能登半島地震や松本人志の性加害事件に話題が集中する陰で、目論見通り「時間がたてばみんな忘れてくれる」という戦略。そんなジャニーズとメディアに、元週刊文春編集長が、10カ条の公開質問状をたたきつける――。

■口先だけの「反省」で終わらせようとしているのか
 やはり、ジャニーズ問題は「一億総懺悔」で終わってしまうのでしょうか。
 BBCの報道に始まったジャニー喜多川氏による、1000人以上という大規模な性加害に対して、藤島ジュリー社長は2023年5月に動画で謝罪し、元NHKの武田真一氏は「報道側として報じる責任があった」と認めてからは、9月以降、宮根誠治や大物キャスターが次々反省の弁を述べ、メディアの社長も軒並み報道機関としての責任を感じるとコメントしました。

 そして9月7日と、10月2日には2度にわたりジャニーズによる記者会見も行われ、ジャニー氏の犯罪行為への謝罪と被害者への補償を尽くすことが繰り返し強調されたことは記憶に新しいはずです。
 しかし、それから約3カ月、ジャニーズ側の記者会見は行われていません。
被害者補償が成立した人数が発表されたり、旧ジャニーズは新会社「SMILE=UP.」として補償のための清算会社となり、タレントとはエージェント契約を結ぶための新会社である「STARTO ENTERTAINMENT」と看板は変わったものの、あの記者会見で約束されたことはほとんど闇の中です。

 たとえば、マスコミへの圧力をかけた白波瀬傑副社長について、「いずれ会見させる」とコメントしたはずですが、いつのまにか退職。会見に出てくる気配ありません。
 戦後の「一億総懺悔」と同様に、みんながただ口先だけの「反省」を繰り返し、責任の所在をあやふやにしている。
そして、ただほとぼりが冷めるのを待っている……。


 「ジャニーズ性加害問題当事者の会」は10月8日、記者会見のやり直しを求める要請文まで発表しましたが、放置されたままです。

 いや、その間、重大な事件もおこりました。
被害者の自殺です。
遺族らによると、深刻なトラウマを抱えていた被害者は元タレントで、5月には被害を事務所に訴えたものの、連絡するという返事が来たまま5カ月の間、全く放置されていたとのことです。
 また、ジャニーズ性加害問題「当事者の会」の石丸志門副会長によれば、「当事者の会」を通じて、被害者補償が行われたことはないと言い切っています。
事務所が公言した「法を超えた補償」はどこヘ行ったのでしょうか。

■この「謝罪騒動」は茶番に終わると思っていた
 私は、週刊文春のキャンペーン、そして、その後の裁判勝利、以降続いた彼らの文春への圧力の数々を経験していたため、元々この「謝罪騒動」は茶番に終わると思っていました。

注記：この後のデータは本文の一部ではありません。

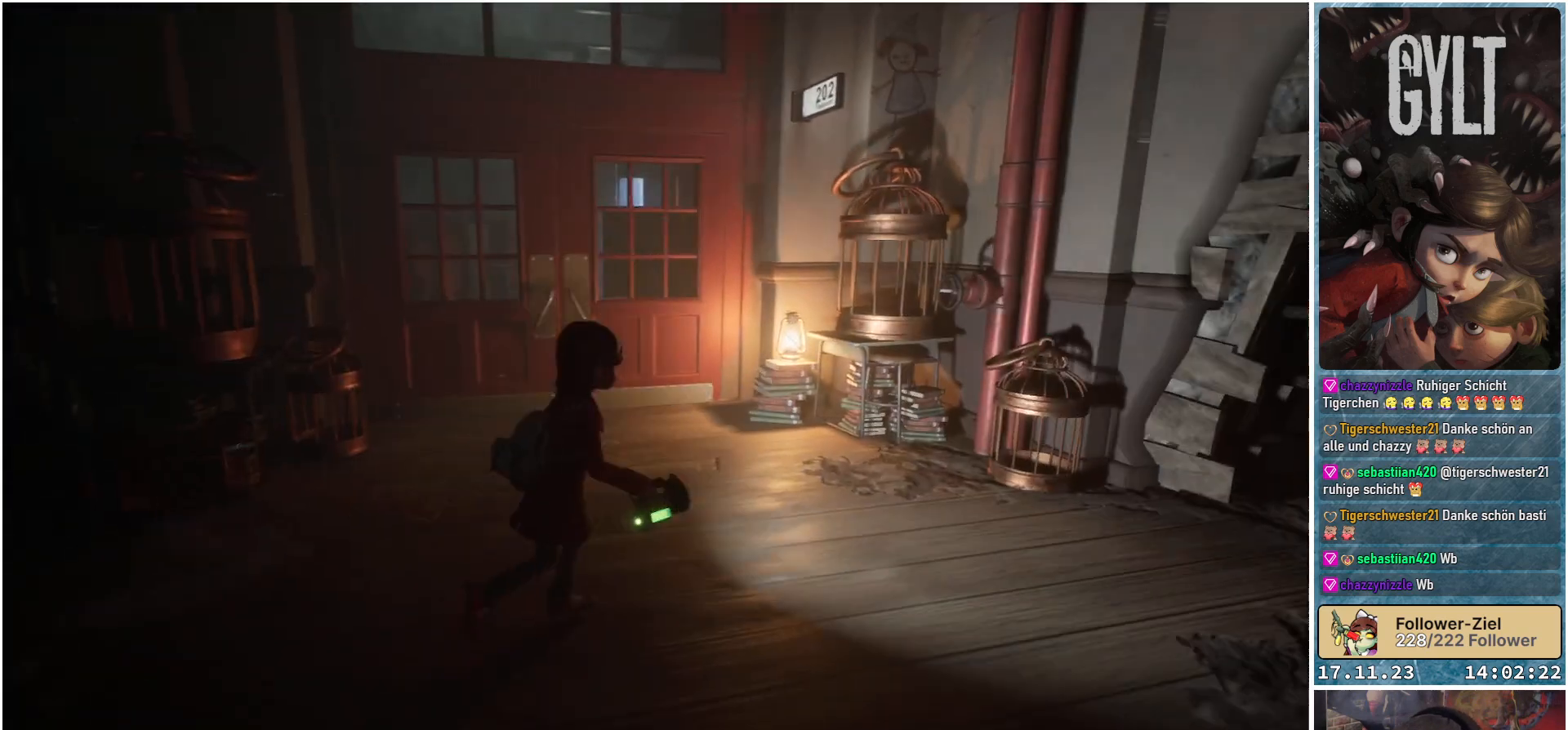
{"buttons": [], "left_stick": "up-right", "right_stick": "right", "events": []}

 ジャニーズ側の記者会見は、危機管理専門弁護士を起用したり、NG記者リストをつくったりと、事実を直視し、公開するより、時間がたてばみんなが忘れるという作戦だったと睨んでいました。
 そして、それは見事にうまくいっているようにみえます。
たしかに補償は少しは行われていますが、解決の速度はきわめて遅いといわざるを得ません。

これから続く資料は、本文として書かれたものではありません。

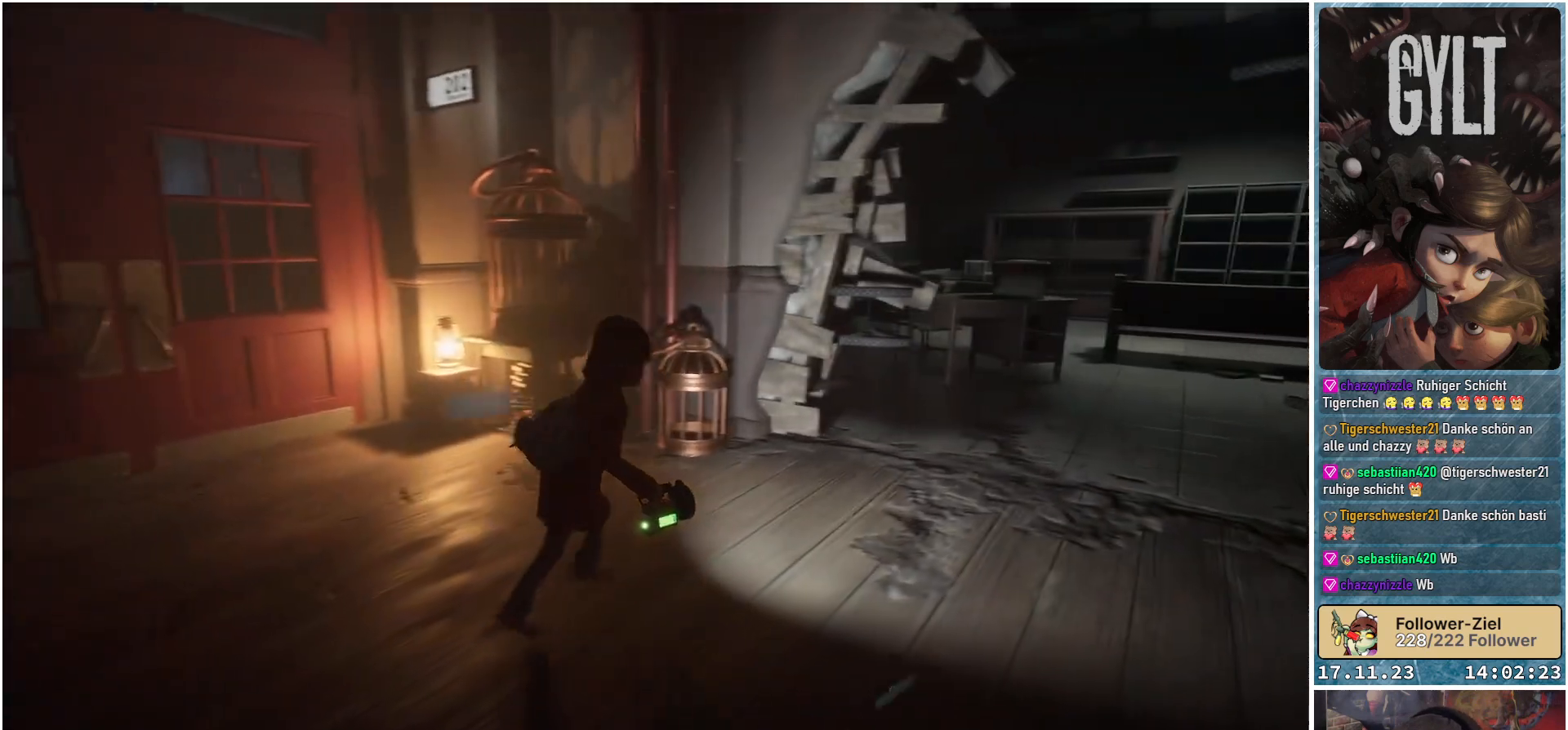
{"buttons": [], "left_stick": "up-right", "right_stick": "right", "events": [[250, "right_stick", "center"], [417, "right_stick", "right"]]}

 反省したはずのメディアも、新年になって、4月改編のドラマでは木村拓哉主演の番組が発表されるなど、続々ドラマ主演の話が飛び出してきました。
 ジャニーズ抜きのNHK紅白歌合戦が史上最低視聴率を記録したり、ジャニーズ中心のカウントダウンTVをバラエティ「逃走中」に切り換えたものの視聴率は3.4%。
もう、ジャニーズ頼みの編成に戻ろうとしているのです。

 メディア、特にテレビ局は、ジャニーズに忖度(そんたく)し、性加害の場所まで提供した、いわば共犯者であるという自覚があまりに足りないと思うのは私だけでしょうか。
 殻にこもって、なんとか逃げようとする人間に大声を上げても、立ち止まるはずはありません。
いや、国民全体も、記者会見をみて、記者のパフォーマンスでしかない行動に呆れ、メディアの反省もジャニーズの反省も一時のことだと悟ってしまったのではないかと思います。

■確約していた記者会見はいつ開かれるのか
 しかし、私は、このまま放置して、かつての「一億総懺悔」のようにしてしまえば、日本人が変わる機会を失うと思っています。
再度、二つに分かれた会社の記者会見を要求するとともに、まず、事情をもっとも知る元週刊文春の編集長として、公開質問を送りたいと思います。
まずはこの基本的問題に会見で答えてから、各自の質問に移れば、NG記者リストなどつくっても無意味になるからです。

 以下、私の公開質問です。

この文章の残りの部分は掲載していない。